Figure understanding tasks:
==================================================

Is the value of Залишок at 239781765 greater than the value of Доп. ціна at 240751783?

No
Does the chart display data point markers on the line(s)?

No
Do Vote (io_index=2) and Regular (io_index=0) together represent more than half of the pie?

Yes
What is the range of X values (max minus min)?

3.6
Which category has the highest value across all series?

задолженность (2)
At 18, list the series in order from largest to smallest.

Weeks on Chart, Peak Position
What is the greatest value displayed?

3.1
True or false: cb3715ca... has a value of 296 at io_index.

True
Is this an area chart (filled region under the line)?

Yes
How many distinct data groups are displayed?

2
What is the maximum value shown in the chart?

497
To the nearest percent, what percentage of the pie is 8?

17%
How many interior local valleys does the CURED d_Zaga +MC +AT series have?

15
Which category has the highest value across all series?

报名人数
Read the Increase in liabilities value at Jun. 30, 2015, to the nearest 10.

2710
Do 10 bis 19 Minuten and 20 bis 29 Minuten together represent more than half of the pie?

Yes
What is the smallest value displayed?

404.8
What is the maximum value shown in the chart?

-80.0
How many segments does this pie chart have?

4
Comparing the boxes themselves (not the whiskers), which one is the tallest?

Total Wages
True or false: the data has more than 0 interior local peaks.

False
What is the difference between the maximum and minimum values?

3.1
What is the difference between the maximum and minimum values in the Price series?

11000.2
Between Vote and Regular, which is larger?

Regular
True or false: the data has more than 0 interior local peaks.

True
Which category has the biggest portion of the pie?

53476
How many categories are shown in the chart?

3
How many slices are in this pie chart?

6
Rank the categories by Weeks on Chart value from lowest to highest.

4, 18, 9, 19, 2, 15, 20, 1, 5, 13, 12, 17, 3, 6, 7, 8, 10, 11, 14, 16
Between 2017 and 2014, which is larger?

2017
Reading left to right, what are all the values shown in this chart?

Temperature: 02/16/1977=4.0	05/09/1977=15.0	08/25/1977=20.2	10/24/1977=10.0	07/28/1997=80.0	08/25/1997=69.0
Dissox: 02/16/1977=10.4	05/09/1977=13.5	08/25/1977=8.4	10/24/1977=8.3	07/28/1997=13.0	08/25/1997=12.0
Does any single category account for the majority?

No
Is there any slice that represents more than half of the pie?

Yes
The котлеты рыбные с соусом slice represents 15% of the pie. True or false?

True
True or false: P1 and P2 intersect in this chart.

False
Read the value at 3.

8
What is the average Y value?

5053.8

==================================================

Exercise: Format every line of the items above as one numbered list, omitting the blank lines.

Answer area:
1. Is the value of Залишок at 239781765 greater than the value of Доп. ціна at 240751783?
2. No
3. Does the chart display data point markers on the line(s)?
4. No
5. Do Vote (io_index=2) and Regular (io_index=0) together represent more than half of the pie?
6. Yes
7. What is the range of X values (max minus min)?
8. 3.6
9. Which category has the highest value across all series?
10. задолженность (2)
11. At 18, list the series in order from largest to smallest.
12. Weeks on Chart, Peak Position
13. What is the greatest value displayed?
14. 3.1
15. True or false: cb3715ca... has a value of 296 at io_index.
16. True
17. Is this an area chart (filled region under the line)?
18. Yes
19. How many distinct data groups are displayed?
20. 2
21. What is the maximum value shown in the chart?
22. 497
23. To the nearest percent, what percentage of the pie is 8?
24. 17%
25. How many interior local valleys does the CURED d_Zaga +MC +AT series have?
26. 15
27. Which category has the highest value across all series?
28. 报名人数
29. Read the Increase in liabilities value at Jun. 30, 2015, to the nearest 10.
30. 2710
31. Do 10 bis 19 Minuten and 20 bis 29 Minuten together represent more than half of the pie?
32. Yes
33. What is the smallest value displayed?
34. 404.8
35. What is the maximum value shown in the chart?
36. -80.0
37. How many segments does this pie chart have?
38. 4
39. Comparing the boxes themselves (not the whiskers), which one is the tallest?
40. Total Wages
41. True or false: the data has more than 0 interior local peaks.
42. False
43. What is the difference between the maximum and minimum values?
44. 3.1
45. What is the difference between the maximum and minimum values in the Price series?
46. 11000.2
47. Between Vote and Regular, which is larger?
48. Regular
49. True or false: the data has more than 0 interior local peaks.
50. True
51. Which category has the biggest portion of the pie?
52. 53476
53. How many categories are shown in the chart?
54. 3
55. How many slices are in this pie chart?
56. 6
57. Rank the categories by Weeks on Chart value from lowest to highest.
58. 4, 18, 9, 19, 2, 15, 20, 1, 5, 13, 12, 17, 3, 6, 7, 8, 10, 11, 14, 16
59. Between 2017 and 2014, which is larger?
60. 2017
61. Reading left to right, what are all the values shown in this chart?
62. Temperature: 02/16/1977=4.0	05/09/1977=15.0	08/25/1977=20.2	10/24/1977=10.0	07/28/1997=80.0	08/25/1997=69.0
63. Dissox: 02/16/1977=10.4	05/09/1977=13.5	08/25/1977=8.4	10/24/1977=8.3	07/28/1997=13.0	08/25/1997=12.0
64. Does any single category account for the majority?
65. No
66. Is there any slice that represents more than half of the pie?
67. Yes
68. The котлеты рыбные с соусом slice represents 15% of the pie. True or false?
69. True
70. True or false: P1 and P2 intersect in this chart.
71. False
72. Read the value at 3.
73. 8
74. What is the average Y value?
75. 5053.8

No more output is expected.